Data provided >>
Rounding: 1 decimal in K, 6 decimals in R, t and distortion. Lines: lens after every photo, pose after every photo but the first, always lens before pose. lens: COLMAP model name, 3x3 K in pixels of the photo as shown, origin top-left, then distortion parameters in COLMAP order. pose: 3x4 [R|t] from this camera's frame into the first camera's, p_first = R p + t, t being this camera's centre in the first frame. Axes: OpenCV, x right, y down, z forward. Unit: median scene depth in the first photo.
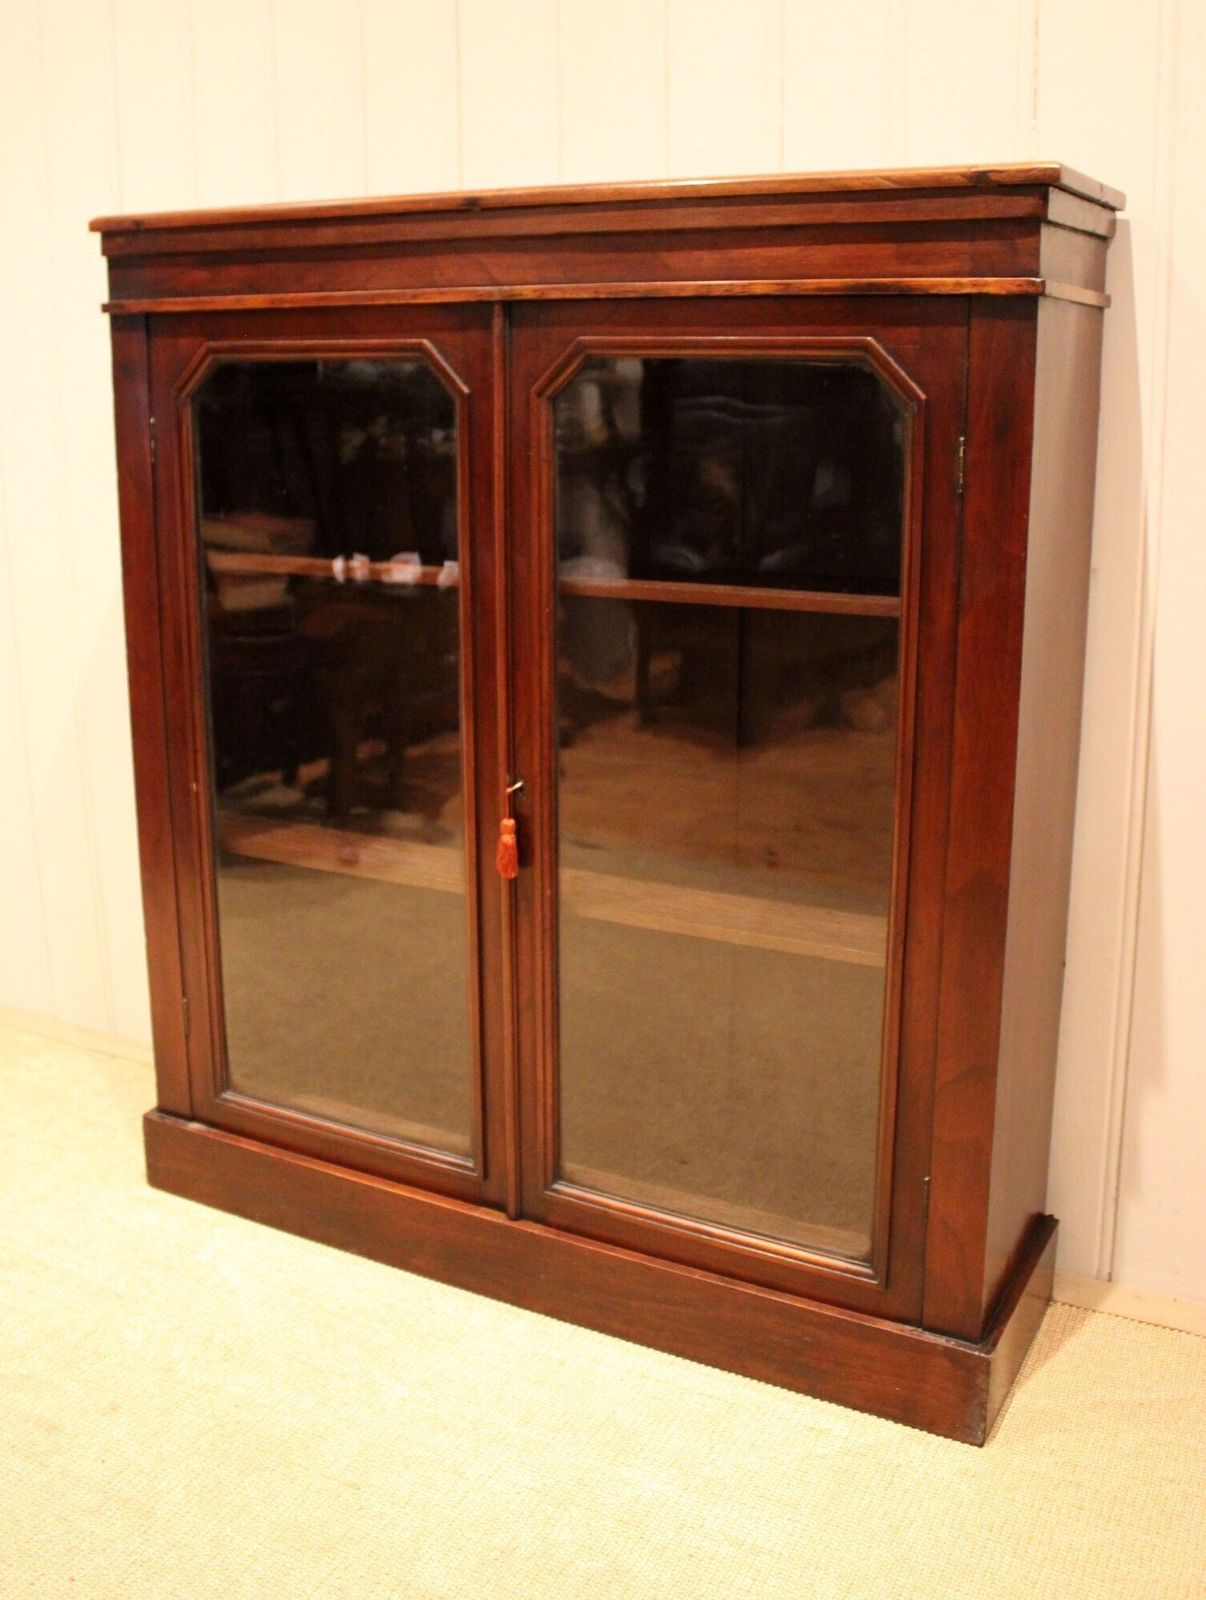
lens RADIAL K [[1640.1, 0, 612.7], [0, 1640.1, 761.1], [0, 0, 1]] dist [-0.095524, 0.000000]
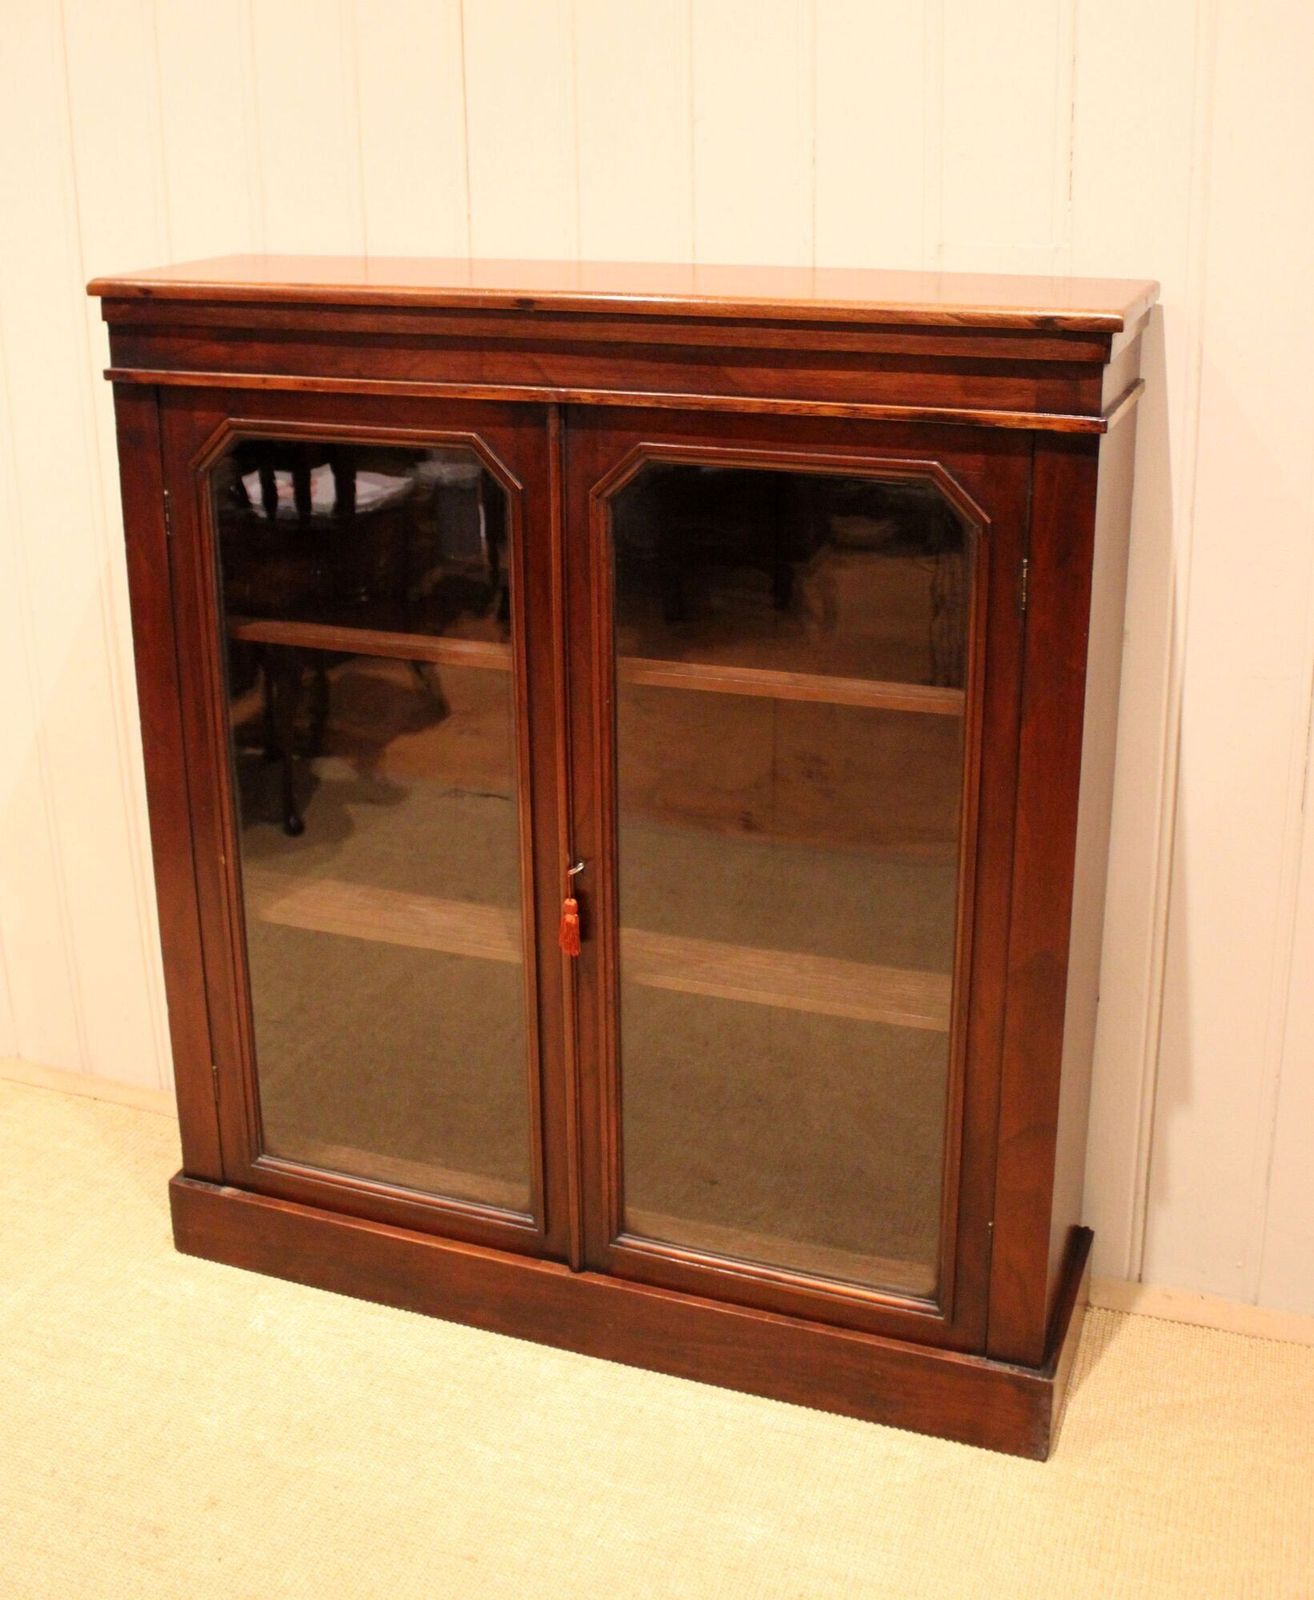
lens RADIAL K [[1889.2, 0, 679.6], [0, 1889.2, 710.9], [0, 0, 1]] dist [-0.080387, 0.000000]
pose [[0.991217, -0.045275, 0.124251, -0.140384], [0.035671, 0.996279, 0.078460, -0.174945], [-0.127341, -0.073339, 0.989144, -0.160816]]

Directions >> Turn all the lines above into a numbered list, skipping blank lines and leaving out the pictures.

Exercise solution >>
1. Rounding: 1 decimal in K, 6 decimals in R, t and distortion. Lines: lens after every photo, pose after every photo but the first, always lens before pose. lens: COLMAP model name, 3x3 K in pixels of the photo as shown, origin top-left, then distortion parameters in COLMAP order. pose: 3x4 [R|t] from this camera's frame into the first camera's, p_first = R p + t, t being this camera's centre in the first frame. Axes: OpenCV, x right, y down, z forward. Unit: median scene depth in the first photo.
2. lens RADIAL K [[1640.1, 0, 612.7], [0, 1640.1, 761.1], [0, 0, 1]] dist [-0.095524, 0.000000]
3. lens RADIAL K [[1889.2, 0, 679.6], [0, 1889.2, 710.9], [0, 0, 1]] dist [-0.080387, 0.000000]
4. pose [[0.991217, -0.045275, 0.124251, -0.140384], [0.035671, 0.996279, 0.078460, -0.174945], [-0.127341, -0.073339, 0.989144, -0.160816]]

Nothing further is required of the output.